Runtime: 2 hr 37 min
MPAA Rating: R
Director: Steven Spielberg
Starring: Morgan Freeman, Nigel Hawthorne, Anthony Hopkins, Djimon Hounsou, Matthew McConaughey, David Paymer
Most of the characters in the film exist mainly in caricature.
Review by: SteveRhodes
Added: 7 years ago
As the abolitionists kneel in prayer and song before the jail, the African slaves imprisoned inside cannot figure out what to make of this weird group. At first they think these strange people prostrating before them are sick, but then they decide that they must be entertainers. But why are the entertainers all so sad?
AMISTAD is Steven Spielberg's earnest movie based on a true story of a group of Africans who in 1839 revolted and commandeered the slave ship (La Amistad) upon which they were being transported. With the film, Spielberg boldly comes out foursquare against slavery -- not a very controversial or original idea.
Although Spielberg devises many powerful scenes for the movie, his staging confuses more often than it enlightens. When the slaves speak, for example, we frequently do not get English subtitles, but when their captors speak in Spanish, we get their every word translated.
Told by a host of known actors, almost all white, the overly long movie never takes the time to develop more than the one slave -- Joseph Cinque (Djimon Hounsou) -- into a real character. The other slaves make up a large faceless mass. With over two and a half hours of movie, in which Spielberg devotes time to incidents as small as young Queen Isabella of Spain (Anna Paquin) jumping up and down on her bed, why we couldn't hear from more than one slave remains a mystery.
In ROSEWOOD, a much better film from earlier this year, we heard from a wide variety of African-Americans, which made their plight real and vivid. Why did Spielberg feel he needed to devote so much money and screen time to a group of known actors (Anthony Hopkins, Matthew McConaughey, Morgan Freeman, Nigel Hawthorne, Stellan Skarsgard, Anna Paquin, David Paymer and Arliss Howard among others) as the people aiding the slaves and then create only a single decent part (Cinque) for the slaves themselves? How effective would SHINDLER'S LIST have been if only the Nazis and the Allies got parts, but the Jews were relegated to a single character?
After the slaves revolt in AMISTAD, they are tricked into sailing to America, thinking it is Africa. Once near the shore they were captured by an American naval ship and taken in for trial.
The case itself has many intricacies, both in the number of litigants and in the strategy of the slaves' defense attorney. Matthew McConaughey plays Roger Baldwin, the slaves' tricky but effective lawyer. Several groups sue for ownership of the slaves, but the script never takes the time to explore the issues as effectively as it should. Instead, we get a Cliff's Notes-style outline of the case plus a few random scenes of the trials.

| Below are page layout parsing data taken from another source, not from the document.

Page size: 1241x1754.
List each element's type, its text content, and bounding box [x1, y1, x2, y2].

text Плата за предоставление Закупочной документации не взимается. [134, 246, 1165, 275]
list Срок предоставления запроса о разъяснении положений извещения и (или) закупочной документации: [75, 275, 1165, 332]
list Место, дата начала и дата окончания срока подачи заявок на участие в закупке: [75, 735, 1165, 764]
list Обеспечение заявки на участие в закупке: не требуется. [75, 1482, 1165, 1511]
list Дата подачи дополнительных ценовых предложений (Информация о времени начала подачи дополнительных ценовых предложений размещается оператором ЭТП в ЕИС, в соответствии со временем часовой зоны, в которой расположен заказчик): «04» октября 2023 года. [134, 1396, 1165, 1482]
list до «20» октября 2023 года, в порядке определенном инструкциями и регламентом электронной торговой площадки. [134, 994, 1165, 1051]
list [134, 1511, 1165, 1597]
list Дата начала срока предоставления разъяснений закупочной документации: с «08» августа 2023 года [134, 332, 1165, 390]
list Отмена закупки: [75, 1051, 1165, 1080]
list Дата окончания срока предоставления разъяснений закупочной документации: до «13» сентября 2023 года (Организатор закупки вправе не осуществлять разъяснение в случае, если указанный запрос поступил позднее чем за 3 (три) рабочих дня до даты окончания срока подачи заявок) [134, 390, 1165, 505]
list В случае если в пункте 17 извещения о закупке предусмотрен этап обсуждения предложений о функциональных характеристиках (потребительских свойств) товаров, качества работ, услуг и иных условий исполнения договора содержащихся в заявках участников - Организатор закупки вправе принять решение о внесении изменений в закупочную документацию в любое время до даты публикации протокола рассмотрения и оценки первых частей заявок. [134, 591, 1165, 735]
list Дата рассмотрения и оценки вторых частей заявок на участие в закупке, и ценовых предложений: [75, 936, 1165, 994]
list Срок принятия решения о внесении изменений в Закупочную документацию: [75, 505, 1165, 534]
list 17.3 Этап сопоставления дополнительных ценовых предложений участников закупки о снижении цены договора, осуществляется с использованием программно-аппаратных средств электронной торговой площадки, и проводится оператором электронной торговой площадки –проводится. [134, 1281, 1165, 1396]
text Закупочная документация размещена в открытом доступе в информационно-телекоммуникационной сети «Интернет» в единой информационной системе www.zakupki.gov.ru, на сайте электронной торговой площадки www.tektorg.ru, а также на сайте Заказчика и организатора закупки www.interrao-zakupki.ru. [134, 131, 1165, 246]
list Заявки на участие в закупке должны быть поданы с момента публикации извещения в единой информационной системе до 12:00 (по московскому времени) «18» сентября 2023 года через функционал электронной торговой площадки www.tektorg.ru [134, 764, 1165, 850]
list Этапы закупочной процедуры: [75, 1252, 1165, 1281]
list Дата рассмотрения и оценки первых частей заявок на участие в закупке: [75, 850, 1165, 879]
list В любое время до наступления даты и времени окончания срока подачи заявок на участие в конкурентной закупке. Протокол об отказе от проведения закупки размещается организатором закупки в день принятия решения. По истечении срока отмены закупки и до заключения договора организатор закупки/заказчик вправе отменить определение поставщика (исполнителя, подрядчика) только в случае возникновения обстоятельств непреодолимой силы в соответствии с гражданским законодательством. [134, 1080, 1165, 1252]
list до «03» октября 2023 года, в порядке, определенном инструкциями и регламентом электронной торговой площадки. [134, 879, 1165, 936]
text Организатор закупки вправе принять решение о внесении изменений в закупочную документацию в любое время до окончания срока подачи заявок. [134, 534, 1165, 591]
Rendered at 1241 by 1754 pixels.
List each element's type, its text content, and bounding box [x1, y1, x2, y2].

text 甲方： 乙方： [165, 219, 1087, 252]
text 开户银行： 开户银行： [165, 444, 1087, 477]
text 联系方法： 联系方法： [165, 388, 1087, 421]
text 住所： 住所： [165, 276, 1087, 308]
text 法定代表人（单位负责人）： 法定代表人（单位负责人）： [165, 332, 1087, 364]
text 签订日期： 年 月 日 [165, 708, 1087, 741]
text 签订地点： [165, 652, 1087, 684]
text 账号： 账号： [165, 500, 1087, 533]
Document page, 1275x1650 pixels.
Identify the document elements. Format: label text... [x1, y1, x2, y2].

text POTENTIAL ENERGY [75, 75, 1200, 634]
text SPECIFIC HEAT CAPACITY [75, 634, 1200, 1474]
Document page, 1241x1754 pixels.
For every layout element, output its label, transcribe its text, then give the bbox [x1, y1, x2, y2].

When Spielberg should be storytelling, too often we get theatrics instead. Cinque, for example, bursts out in the middle of their trial and starts speaking for the first time in English. "Give us free," he shouts repeatedly, thereby bringing the trial to a complete standstill. Rather than anyone trying to repress the outbursts of the prisoner, everyone stares in awe at him as the music contains something approaching the sounds of the Mormon Tabernacle Choir raising a loud voice to heaven.
Morgan Freeman and Stellan Skarsgard play Joadson and Tappan, the two abolitionists who hire Baldwin. Freeman gets little dialog and is basically wasted in the movie. But then, most of the characters in the film exist mainly in caricature. Tappan, for example, is the canonical do-gooder who is perfectly willing to let others die for his cause. "They may be of more value to our cause in death than in life," Tappan explains to Baldwin.
Nigel Hawthorne repeats his Academy Award nominated role of George III, except this time his character is addressed as President Martin Van Buren.
The best performance in the picture, and the only one with any depth, is given by Anthony Hopkins as the semi-senile, ex-president John Quincy Adams. Adams comes into the story mainly at the last as he argues the slaves' case in front of the Supreme Court. "We've come to understand that who we are is who we were," he orates in his moving and complicated address to the court.
Even given the film's ponderous pacing, the slaves' story does come out. We see extremely gory pictures of naked people being beaten to death as their blood splatters everyone nearby, and we see naked human beings chained together, attached to a weight and thrown to their deaths in the ocean.
"Whoever tells the best story wins," is Adams's advice on how best to conduct the trial. Spielberg should have listened. All in all, AMISTAD is an excellent story, poorly told.
AMISTAD runs 2:37. It is rated R for gore, nudity and mature themes, and would be fine for teenagers who can handle gruesome images.